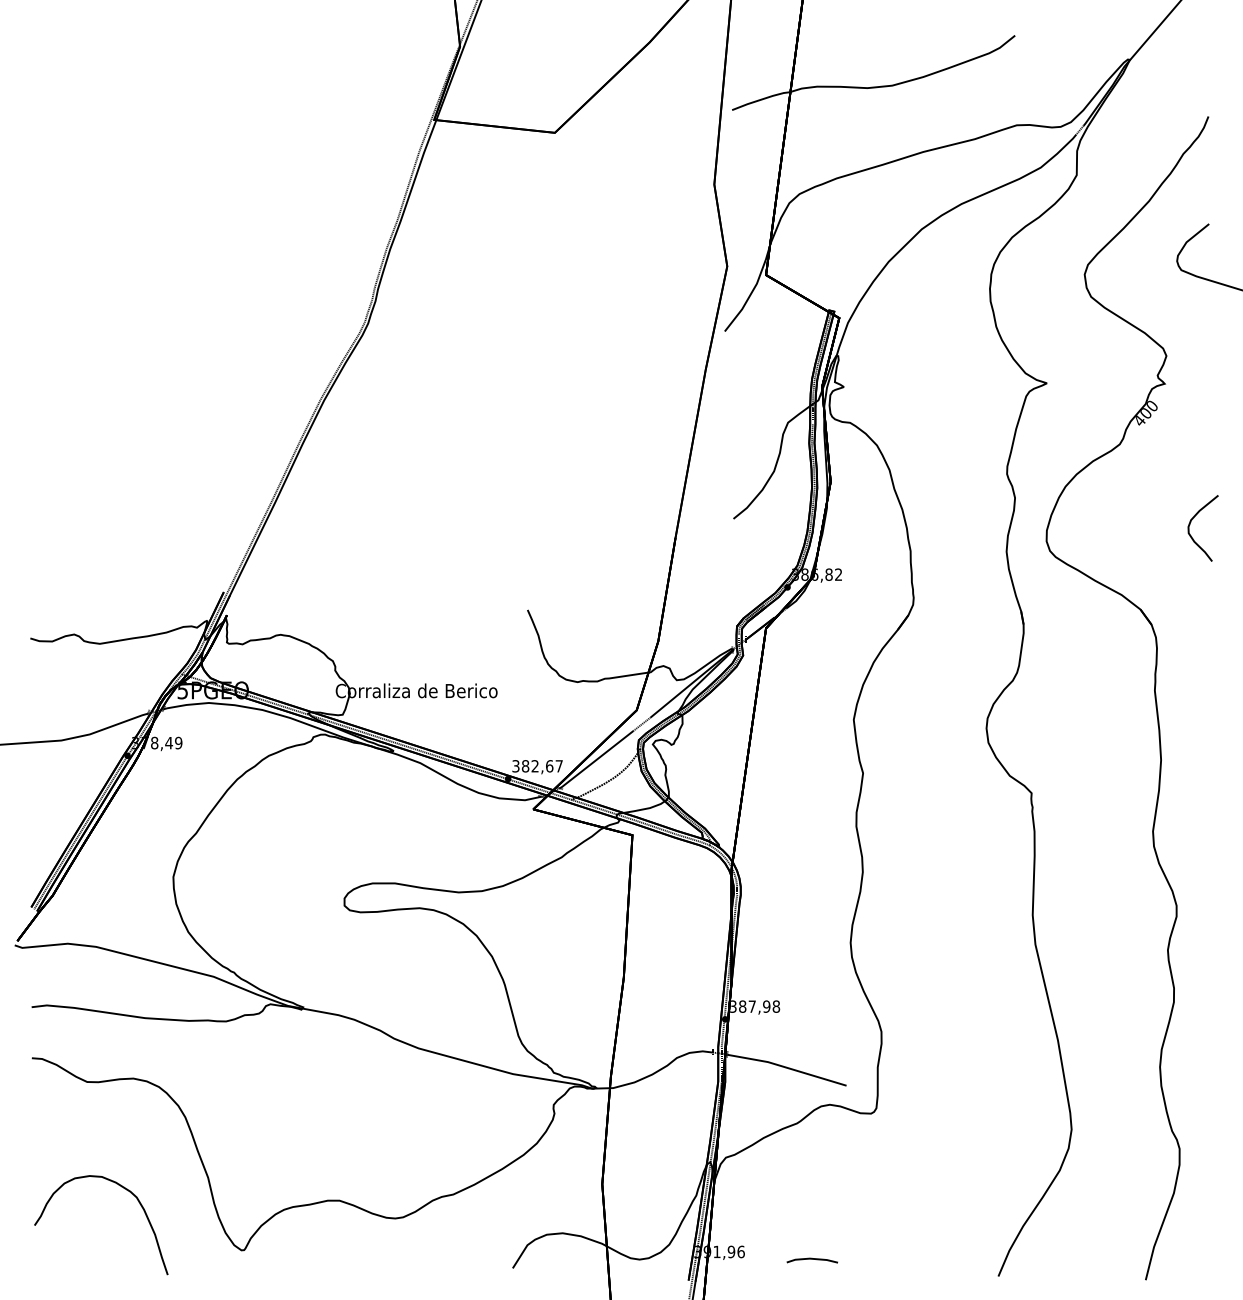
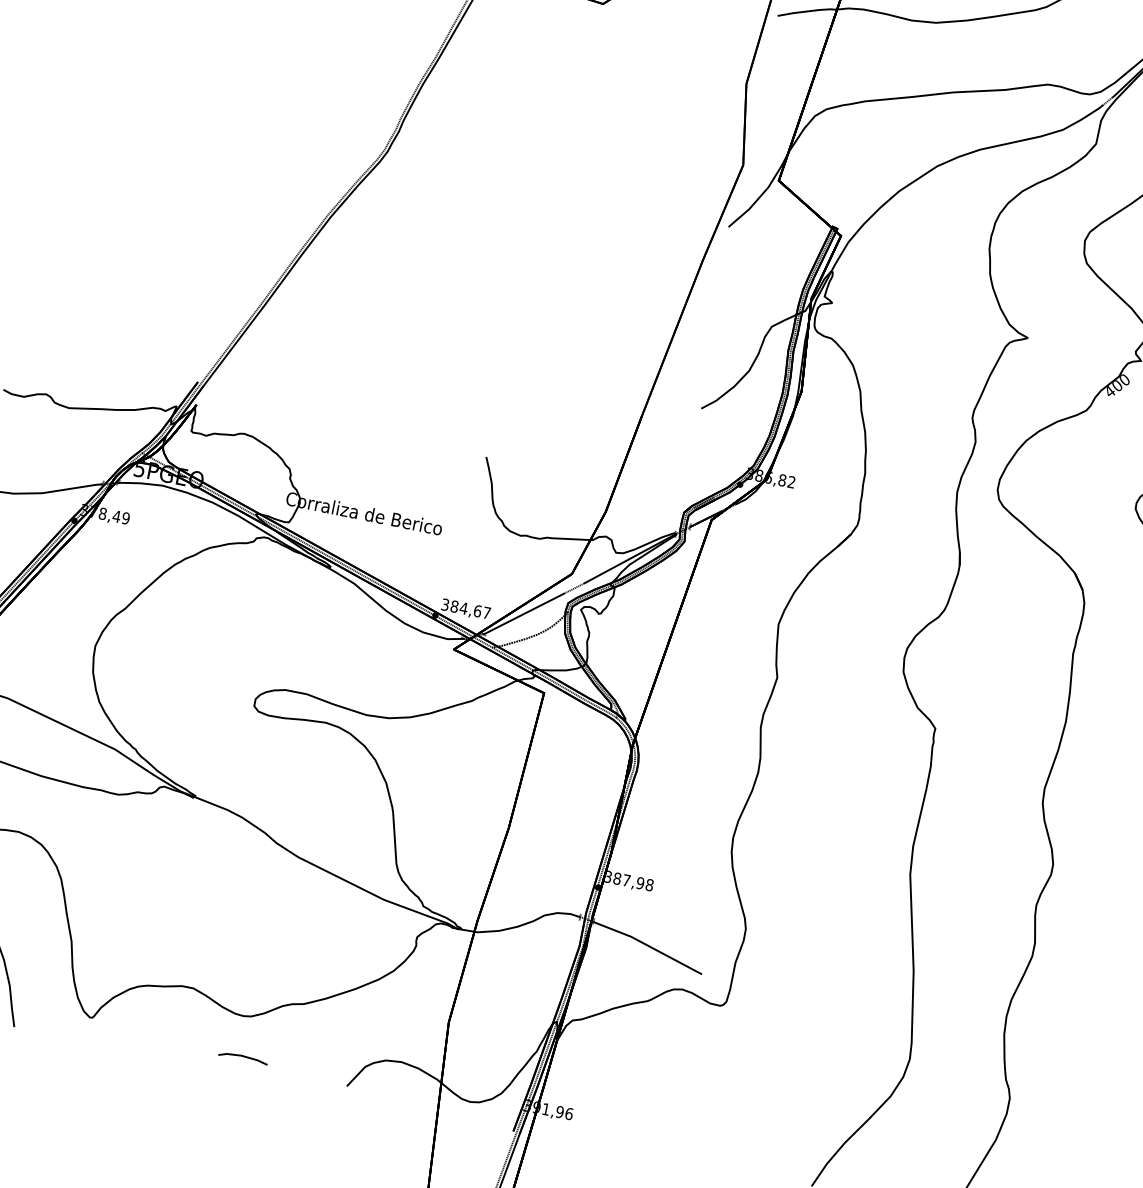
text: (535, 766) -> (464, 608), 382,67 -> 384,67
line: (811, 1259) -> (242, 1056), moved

···

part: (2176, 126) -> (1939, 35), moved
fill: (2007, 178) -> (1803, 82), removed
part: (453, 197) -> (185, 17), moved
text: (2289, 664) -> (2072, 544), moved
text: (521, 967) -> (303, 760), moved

···

WORK ITEM
All lines in the listing above between the line with "text: (535, 766)" and the line with "line: (811, 1259) -> (242, 1056), moved", inclusive, should be set down exactly, and no line outside that range.

FINISHED TASK
text: (535, 766) -> (464, 608), 382,67 -> 384,67
line: (811, 1259) -> (242, 1056), moved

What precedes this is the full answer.